== Your instructions ==
Return the lines of the listing below, unchanged, from the line containing "collectors: H. F. Pittier" up to and including the line containing "name author: Cuatrec. & Croat".

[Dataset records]
##########

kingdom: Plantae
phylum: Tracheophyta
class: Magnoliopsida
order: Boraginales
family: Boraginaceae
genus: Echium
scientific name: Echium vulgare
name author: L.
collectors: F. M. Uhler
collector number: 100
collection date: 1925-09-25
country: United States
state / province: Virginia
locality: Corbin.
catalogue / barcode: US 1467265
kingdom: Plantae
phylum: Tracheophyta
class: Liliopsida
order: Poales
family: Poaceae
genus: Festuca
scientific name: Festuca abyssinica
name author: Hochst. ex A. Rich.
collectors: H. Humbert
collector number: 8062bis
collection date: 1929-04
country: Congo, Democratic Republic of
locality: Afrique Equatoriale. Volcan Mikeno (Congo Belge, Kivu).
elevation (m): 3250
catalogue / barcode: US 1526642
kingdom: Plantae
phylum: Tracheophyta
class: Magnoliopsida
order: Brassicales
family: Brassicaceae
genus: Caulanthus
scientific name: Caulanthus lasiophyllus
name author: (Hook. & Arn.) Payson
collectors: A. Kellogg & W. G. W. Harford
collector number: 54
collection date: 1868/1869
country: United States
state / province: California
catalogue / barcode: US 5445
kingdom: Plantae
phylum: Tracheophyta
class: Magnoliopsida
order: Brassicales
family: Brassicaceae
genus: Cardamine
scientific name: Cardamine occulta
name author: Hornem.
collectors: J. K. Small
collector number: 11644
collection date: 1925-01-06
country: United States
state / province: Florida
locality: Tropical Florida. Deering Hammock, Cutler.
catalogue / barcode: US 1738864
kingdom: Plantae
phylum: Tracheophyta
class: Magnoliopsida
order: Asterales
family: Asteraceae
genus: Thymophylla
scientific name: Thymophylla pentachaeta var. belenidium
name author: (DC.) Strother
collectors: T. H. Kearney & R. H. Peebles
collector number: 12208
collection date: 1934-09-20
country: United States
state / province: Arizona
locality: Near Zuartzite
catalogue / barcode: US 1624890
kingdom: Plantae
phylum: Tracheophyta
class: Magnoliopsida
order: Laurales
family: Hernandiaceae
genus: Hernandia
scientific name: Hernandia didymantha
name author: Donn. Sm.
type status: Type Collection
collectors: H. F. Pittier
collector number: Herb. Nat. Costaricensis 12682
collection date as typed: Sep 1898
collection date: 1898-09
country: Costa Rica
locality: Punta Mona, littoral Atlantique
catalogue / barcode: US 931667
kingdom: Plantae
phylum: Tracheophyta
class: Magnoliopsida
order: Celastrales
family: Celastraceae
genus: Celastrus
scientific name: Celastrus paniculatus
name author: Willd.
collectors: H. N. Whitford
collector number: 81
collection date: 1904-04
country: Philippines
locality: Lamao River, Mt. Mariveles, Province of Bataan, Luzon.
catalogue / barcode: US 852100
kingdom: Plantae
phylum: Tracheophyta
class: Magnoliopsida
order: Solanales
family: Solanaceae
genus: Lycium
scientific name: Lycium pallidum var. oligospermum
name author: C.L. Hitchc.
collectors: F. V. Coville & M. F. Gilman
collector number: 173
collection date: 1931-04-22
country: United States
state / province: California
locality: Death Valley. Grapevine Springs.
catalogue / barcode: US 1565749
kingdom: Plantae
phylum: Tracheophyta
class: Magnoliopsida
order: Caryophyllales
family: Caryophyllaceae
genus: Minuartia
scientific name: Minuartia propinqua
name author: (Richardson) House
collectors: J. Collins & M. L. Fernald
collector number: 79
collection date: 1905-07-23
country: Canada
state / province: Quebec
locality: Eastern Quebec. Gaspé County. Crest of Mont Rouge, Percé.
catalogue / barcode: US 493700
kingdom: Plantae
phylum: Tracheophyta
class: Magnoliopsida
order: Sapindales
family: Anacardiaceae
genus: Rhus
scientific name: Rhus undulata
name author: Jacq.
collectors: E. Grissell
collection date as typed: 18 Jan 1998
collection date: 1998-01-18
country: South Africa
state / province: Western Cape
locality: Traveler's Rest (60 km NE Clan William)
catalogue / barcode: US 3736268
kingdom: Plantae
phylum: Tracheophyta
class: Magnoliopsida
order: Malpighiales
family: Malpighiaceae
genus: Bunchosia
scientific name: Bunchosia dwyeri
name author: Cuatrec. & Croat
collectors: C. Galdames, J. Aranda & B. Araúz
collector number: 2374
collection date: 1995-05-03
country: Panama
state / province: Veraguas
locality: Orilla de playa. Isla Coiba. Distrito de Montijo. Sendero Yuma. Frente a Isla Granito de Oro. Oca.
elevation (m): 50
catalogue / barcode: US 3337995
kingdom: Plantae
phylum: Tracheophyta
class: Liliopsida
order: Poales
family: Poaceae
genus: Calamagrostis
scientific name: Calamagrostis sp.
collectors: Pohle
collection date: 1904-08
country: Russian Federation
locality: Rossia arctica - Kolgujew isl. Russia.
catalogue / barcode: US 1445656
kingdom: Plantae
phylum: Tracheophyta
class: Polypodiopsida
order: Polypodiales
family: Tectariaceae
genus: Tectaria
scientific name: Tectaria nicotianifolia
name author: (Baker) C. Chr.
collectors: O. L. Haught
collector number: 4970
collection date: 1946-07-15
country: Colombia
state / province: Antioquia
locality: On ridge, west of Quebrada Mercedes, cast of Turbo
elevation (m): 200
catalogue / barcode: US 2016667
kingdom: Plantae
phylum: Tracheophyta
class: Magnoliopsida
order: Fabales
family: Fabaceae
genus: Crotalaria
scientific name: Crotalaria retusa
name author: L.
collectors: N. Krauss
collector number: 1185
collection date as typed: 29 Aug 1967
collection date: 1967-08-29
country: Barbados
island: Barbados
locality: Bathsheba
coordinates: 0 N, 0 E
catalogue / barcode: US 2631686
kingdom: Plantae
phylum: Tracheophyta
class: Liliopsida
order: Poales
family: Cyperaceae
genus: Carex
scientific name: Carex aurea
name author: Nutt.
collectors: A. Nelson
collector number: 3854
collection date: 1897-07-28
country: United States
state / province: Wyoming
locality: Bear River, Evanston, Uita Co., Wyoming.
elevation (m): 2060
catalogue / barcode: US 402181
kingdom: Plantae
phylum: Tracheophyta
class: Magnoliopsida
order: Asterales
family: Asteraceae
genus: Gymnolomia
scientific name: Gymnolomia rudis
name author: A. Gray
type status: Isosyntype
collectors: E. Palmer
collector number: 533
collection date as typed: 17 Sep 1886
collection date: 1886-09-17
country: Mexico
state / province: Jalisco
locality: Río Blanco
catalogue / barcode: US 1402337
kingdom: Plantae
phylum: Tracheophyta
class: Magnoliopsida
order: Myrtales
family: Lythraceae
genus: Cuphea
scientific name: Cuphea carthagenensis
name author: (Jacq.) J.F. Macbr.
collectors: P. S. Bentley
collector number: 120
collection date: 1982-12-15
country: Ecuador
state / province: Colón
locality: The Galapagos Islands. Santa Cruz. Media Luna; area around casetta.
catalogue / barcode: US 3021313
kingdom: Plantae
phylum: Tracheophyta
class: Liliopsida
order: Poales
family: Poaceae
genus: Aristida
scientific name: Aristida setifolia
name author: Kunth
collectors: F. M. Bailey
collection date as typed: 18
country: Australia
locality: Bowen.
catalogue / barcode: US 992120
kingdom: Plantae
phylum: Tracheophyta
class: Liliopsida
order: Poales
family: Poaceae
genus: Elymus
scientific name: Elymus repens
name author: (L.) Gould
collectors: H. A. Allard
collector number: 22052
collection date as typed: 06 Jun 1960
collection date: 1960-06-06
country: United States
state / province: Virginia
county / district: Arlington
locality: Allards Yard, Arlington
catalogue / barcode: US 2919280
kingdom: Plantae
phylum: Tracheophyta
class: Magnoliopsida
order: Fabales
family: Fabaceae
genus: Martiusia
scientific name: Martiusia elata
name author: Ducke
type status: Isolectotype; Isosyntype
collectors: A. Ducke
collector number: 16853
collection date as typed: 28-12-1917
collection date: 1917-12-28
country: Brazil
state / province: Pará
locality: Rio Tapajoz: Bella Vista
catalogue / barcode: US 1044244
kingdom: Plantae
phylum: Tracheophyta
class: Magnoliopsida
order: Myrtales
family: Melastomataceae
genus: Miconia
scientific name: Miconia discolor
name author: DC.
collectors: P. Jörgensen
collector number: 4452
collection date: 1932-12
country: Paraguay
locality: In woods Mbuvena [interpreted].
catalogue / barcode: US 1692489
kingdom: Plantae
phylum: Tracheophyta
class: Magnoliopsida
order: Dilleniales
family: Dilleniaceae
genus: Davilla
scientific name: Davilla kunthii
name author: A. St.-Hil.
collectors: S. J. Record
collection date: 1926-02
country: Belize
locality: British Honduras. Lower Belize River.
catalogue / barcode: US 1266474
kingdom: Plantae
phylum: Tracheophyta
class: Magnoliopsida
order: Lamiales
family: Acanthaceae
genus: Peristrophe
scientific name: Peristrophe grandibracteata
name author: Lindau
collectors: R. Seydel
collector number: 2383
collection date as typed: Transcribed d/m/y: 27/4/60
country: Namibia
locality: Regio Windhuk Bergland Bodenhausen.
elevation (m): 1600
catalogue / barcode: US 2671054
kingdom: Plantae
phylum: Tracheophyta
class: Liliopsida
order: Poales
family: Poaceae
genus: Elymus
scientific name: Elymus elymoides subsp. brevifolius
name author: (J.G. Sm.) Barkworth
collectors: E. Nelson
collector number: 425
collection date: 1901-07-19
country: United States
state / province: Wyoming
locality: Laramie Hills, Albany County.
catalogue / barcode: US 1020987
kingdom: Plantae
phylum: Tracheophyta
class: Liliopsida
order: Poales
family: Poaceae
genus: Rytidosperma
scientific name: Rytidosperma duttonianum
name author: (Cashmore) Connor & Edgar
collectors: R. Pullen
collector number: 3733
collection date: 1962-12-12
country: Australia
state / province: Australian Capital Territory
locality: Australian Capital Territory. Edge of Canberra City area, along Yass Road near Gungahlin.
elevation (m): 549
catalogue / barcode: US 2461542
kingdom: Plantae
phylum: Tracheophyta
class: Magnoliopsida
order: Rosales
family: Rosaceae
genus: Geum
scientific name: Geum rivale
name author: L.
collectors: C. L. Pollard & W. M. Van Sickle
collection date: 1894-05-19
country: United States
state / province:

##########

== In response ==
collectors: H. F. Pittier
collector number: Herb. Nat. Costaricensis 12682
collection date as typed: Sep 1898
collection date: 1898-09
country: Costa Rica
locality: Punta Mona, littoral Atlantique
catalogue / barcode: US 931667
kingdom: Plantae
phylum: Tracheophyta
class: Magnoliopsida
order: Celastrales
family: Celastraceae
genus: Celastrus
scientific name: Celastrus paniculatus
name author: Willd.
collectors: H. N. Whitford
collector number: 81
collection date: 1904-04
country: Philippines
locality: Lamao River, Mt. Mariveles, Province of Bataan, Luzon.
catalogue / barcode: US 852100
kingdom: Plantae
phylum: Tracheophyta
class: Magnoliopsida
order: Solanales
family: Solanaceae
genus: Lycium
scientific name: Lycium pallidum var. oligospermum
name author: C.L. Hitchc.
collectors: F. V. Coville & M. F. Gilman
collector number: 173
collection date: 1931-04-22
country: United States
state / province: California
locality: Death Valley. Grapevine Springs.
catalogue / barcode: US 1565749
kingdom: Plantae
phylum: Tracheophyta
class: Magnoliopsida
order: Caryophyllales
family: Caryophyllaceae
genus: Minuartia
scientific name: Minuartia propinqua
name author: (Richardson) House
collectors: J. Collins & M. L. Fernald
collector number: 79
collection date: 1905-07-23
country: Canada
state / province: Quebec
locality: Eastern Quebec. Gaspé County. Crest of Mont Rouge, Percé.
catalogue / barcode: US 493700
kingdom: Plantae
phylum: Tracheophyta
class: Magnoliopsida
order: Sapindales
family: Anacardiaceae
genus: Rhus
scientific name: Rhus undulata
name author: Jacq.
collectors: E. Grissell
collection date as typed: 18 Jan 1998
collection date: 1998-01-18
country: South Africa
state / province: Western Cape
locality: Traveler's Rest (60 km NE Clan William)
catalogue / barcode: US 3736268
kingdom: Plantae
phylum: Tracheophyta
class: Magnoliopsida
order: Malpighiales
family: Malpighiaceae
genus: Bunchosia
scientific name: Bunchosia dwyeri
name author: Cuatrec. & Croat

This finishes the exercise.